_Задания_.
A) Верните точный текст из отрывка о диалогах Ивана и Смердякова: начните с места, где стоят слова «Взаимная установка Ивана», и остановитесь после слов «отчетливостью и несомненностью[134].».
B) Перечислите, пожалуйста, всех персонажей романа, которые названы по имени в отрывке о диалогах Ивана и Смердякова.
C) Какую реплику внутреннего диалога Ивана, согласно отрывку о диалогах Ивана и Смердякова, не слышит Смердяков?

_Выбранный отрывок_.

+++

Иной характер носят диалоги Ивана Карамазова со Смердяковым. Здесь Достоевский достигает вершины своего мастерства в диалоговедении.

Взаимная установка Ивана и Смердякова очень сложна. Мы уже говорили, что желание смерти отца незримо и полускрыто для него самого определяет некоторые речи Ивана в начале романа. Этот скрытый голос улавливает, однако, Смердяков и улавливает с совершенной отчетливостью и несомненностью[134].

Иван, по замыслу Достоевского, хочет убийства отца, но хочет его при том условии, что он сам не только внешне, но и внутренне останется непричастен к нему. Он хочет, чтобы убийство случилось, как роковая неизбежность, не только помимо его воли, но и вопреки ей. «Знай, — говорит он Алеше, — что я его (отца, М. Б.) всегда защищу. Но в желаниях моих я оставляю за собой в данном случае полный простор». Внутренне-диалогическое разложение воли Ивана можно представить в виде, например, таких двух реплик:

«Я не хочу убийства отца. Если оно случится, то вопреки моей воле».

«Но я хочу, чтобы убийство свершилось вопреки этой моей воле, потому что тогда я буду внутренне непричастен к нему и ни в чем не смогу себя упрекнуть».

Так строится внутренний диалог Ивана с самим собою. Смердяков угадывает, точнее, отчетливо слышит вторую реплику этого диалога, но он понимает заключенную в ней лазейку по-своему: как стремление Ивана не дать ему никаких улик, доказывающих его соучастие в преступлении, как крайнюю внешнюю и внутреннюю осторожность «умного человека», который избегает всех прямых слов, могущих его уличить, и с которым поэтому «и поговорить любопытно», потому что с ним можно говорить одними намеками. Голос Ивана представляется Смердякову до убийства совершенно цельным и не расколотым. Желание смерти отца представляется ему совершенно простым и естественным выводом из его идеологических воззрений, из его утверждения, что «все позволено». Первой реплики внутреннего диалога Ивана Смердяков не слышит и до конца не верит, что первый голос Ивана действительно всерьез не хотел смерти отца. По замыслу же Достоевского этот голос был действительно серьезен, что и дает основание Алеше оправдывать Ивана, несмотря на то, что Алеша сам отлично знает и второй, «смердяковский» голос в нем.

+++

_Извлечённые данные_.
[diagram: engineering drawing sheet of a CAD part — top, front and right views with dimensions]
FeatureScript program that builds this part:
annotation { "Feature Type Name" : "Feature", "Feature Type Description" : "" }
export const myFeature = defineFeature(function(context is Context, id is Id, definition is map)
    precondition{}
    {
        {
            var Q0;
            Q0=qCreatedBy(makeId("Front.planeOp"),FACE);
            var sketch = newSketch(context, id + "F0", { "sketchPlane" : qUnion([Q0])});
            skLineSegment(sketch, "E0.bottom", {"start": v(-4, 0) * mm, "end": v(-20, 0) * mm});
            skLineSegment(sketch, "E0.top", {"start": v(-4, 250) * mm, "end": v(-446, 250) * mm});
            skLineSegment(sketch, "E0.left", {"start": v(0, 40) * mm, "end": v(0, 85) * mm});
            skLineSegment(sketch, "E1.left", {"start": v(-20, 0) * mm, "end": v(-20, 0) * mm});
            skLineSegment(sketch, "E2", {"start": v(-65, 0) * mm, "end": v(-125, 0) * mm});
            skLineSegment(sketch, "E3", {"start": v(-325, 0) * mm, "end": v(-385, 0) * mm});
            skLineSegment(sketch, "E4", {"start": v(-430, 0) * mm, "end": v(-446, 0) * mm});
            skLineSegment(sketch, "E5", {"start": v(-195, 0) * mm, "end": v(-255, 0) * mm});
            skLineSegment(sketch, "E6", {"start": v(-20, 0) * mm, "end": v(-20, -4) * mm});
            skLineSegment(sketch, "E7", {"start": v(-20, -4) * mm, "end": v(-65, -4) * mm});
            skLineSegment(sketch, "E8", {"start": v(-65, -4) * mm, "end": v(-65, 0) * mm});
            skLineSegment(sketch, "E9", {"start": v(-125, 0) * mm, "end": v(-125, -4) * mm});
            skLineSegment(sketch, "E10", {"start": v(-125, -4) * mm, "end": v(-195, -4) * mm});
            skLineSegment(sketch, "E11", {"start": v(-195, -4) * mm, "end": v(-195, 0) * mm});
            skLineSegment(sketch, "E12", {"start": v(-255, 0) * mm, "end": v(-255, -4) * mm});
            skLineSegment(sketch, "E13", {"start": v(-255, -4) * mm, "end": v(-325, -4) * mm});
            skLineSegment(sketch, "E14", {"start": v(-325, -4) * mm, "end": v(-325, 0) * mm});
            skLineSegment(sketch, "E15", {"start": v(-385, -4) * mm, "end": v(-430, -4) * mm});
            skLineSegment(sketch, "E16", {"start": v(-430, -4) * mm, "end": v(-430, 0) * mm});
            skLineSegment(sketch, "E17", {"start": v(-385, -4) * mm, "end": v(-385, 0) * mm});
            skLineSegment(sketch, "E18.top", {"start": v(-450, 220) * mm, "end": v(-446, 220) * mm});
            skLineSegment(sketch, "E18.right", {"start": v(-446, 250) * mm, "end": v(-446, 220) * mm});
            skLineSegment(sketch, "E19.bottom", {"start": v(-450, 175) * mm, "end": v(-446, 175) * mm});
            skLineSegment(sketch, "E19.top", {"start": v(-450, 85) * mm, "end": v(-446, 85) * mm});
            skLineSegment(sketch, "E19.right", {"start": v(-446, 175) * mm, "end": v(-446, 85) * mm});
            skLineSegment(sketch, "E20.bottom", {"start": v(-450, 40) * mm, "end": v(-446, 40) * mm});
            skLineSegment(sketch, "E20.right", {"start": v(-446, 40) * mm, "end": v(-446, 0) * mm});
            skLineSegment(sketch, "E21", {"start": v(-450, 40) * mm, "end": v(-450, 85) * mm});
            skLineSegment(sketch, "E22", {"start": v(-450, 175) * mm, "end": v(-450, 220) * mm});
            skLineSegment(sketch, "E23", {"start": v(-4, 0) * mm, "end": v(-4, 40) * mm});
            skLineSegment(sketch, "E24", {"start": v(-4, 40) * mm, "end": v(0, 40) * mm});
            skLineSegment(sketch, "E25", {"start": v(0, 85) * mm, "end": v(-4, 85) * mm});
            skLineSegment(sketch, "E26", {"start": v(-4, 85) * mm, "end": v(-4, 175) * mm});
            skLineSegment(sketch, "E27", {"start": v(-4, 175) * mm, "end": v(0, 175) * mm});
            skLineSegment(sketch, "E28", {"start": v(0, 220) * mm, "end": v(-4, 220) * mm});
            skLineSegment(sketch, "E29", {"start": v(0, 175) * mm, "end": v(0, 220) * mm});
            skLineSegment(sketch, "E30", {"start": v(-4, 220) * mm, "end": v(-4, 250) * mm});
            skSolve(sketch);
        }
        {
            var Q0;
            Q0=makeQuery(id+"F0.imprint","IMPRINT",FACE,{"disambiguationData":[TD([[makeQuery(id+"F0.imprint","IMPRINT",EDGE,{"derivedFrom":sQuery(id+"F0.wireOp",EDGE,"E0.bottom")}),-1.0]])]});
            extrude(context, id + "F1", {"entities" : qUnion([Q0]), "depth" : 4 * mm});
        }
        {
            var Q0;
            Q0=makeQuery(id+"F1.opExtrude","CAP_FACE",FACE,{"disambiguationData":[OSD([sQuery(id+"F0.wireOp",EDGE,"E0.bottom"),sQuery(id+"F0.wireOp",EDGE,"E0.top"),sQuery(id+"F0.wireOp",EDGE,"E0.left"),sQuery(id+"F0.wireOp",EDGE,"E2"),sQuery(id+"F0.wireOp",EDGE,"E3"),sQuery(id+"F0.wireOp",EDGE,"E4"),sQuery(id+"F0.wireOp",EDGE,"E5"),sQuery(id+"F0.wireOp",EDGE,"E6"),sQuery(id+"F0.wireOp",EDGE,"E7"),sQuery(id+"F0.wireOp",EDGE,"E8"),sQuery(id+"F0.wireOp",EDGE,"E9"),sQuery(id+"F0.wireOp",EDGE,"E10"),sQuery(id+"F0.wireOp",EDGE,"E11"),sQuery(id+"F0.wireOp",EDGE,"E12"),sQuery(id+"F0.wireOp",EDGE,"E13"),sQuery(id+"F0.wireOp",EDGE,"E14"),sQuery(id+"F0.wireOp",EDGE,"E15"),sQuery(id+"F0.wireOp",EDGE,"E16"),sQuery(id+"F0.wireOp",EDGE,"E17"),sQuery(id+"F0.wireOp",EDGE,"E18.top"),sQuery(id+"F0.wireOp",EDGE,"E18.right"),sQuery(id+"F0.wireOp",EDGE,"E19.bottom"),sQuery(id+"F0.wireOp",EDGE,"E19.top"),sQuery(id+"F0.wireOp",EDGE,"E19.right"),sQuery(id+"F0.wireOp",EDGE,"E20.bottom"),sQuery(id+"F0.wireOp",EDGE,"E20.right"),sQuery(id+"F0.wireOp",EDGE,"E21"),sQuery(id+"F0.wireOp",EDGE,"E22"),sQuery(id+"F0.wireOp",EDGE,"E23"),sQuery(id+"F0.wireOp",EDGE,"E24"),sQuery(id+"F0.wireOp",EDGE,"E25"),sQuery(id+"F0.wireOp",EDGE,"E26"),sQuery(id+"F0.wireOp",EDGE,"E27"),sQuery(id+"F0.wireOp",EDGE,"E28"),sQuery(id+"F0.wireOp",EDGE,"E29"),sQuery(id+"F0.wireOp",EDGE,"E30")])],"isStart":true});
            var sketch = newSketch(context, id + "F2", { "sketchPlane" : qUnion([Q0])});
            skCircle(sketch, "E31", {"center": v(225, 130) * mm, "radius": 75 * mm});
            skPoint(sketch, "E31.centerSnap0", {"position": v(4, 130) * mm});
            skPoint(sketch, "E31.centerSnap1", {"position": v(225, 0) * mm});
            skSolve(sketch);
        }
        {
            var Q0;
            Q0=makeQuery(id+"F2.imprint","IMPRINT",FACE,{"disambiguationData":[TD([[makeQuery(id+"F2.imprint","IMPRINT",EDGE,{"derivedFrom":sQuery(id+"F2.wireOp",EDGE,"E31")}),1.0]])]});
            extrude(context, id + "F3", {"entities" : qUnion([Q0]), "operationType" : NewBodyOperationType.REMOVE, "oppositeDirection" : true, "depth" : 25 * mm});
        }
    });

+++

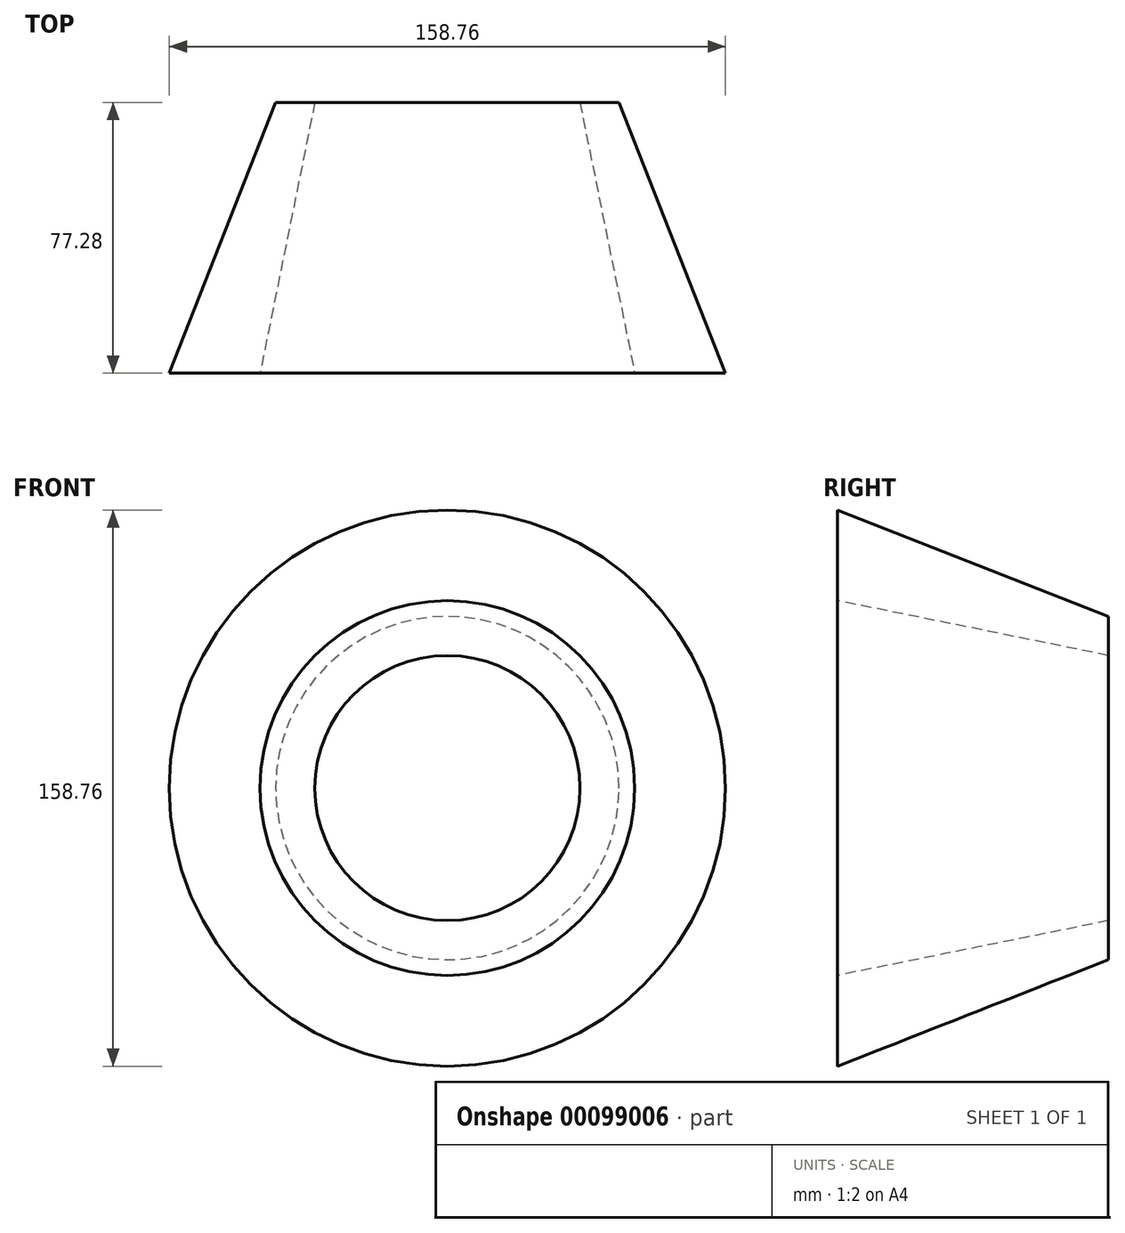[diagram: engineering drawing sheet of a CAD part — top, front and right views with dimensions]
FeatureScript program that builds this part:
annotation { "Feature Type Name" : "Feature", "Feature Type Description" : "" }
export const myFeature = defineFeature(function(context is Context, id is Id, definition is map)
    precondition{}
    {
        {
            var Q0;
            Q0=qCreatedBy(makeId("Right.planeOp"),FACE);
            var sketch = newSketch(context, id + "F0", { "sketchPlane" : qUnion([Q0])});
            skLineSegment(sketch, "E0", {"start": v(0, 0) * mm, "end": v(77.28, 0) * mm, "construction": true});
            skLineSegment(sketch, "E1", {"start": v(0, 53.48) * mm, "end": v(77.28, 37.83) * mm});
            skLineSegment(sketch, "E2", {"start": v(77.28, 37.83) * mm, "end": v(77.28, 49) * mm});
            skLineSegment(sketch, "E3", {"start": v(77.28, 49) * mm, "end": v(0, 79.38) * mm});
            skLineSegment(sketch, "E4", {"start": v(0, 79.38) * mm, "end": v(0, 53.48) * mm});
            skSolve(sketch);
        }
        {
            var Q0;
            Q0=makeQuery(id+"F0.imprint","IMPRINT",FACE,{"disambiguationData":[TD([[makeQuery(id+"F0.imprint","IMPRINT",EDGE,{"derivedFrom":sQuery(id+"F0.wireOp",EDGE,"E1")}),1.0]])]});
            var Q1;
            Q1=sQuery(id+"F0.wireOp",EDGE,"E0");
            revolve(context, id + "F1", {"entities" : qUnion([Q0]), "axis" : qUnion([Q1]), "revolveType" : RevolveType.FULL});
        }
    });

+++

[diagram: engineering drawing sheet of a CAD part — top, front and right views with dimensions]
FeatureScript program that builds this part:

+++

_Правильные ответы_.
A)
Взаимная установка Ивана и Смердякова очень сложна. Мы уже говорили, что желание смерти отца незримо и полускрыто для него самого определяет некоторые речи Ивана в начале романа. Этот скрытый голос улавливает, однако, Смердяков и улавливает с совершенной отчетливостью и несомненностью[134].

B) Иван Карамазов, Смердяков, Алеша

C) Первую реплику.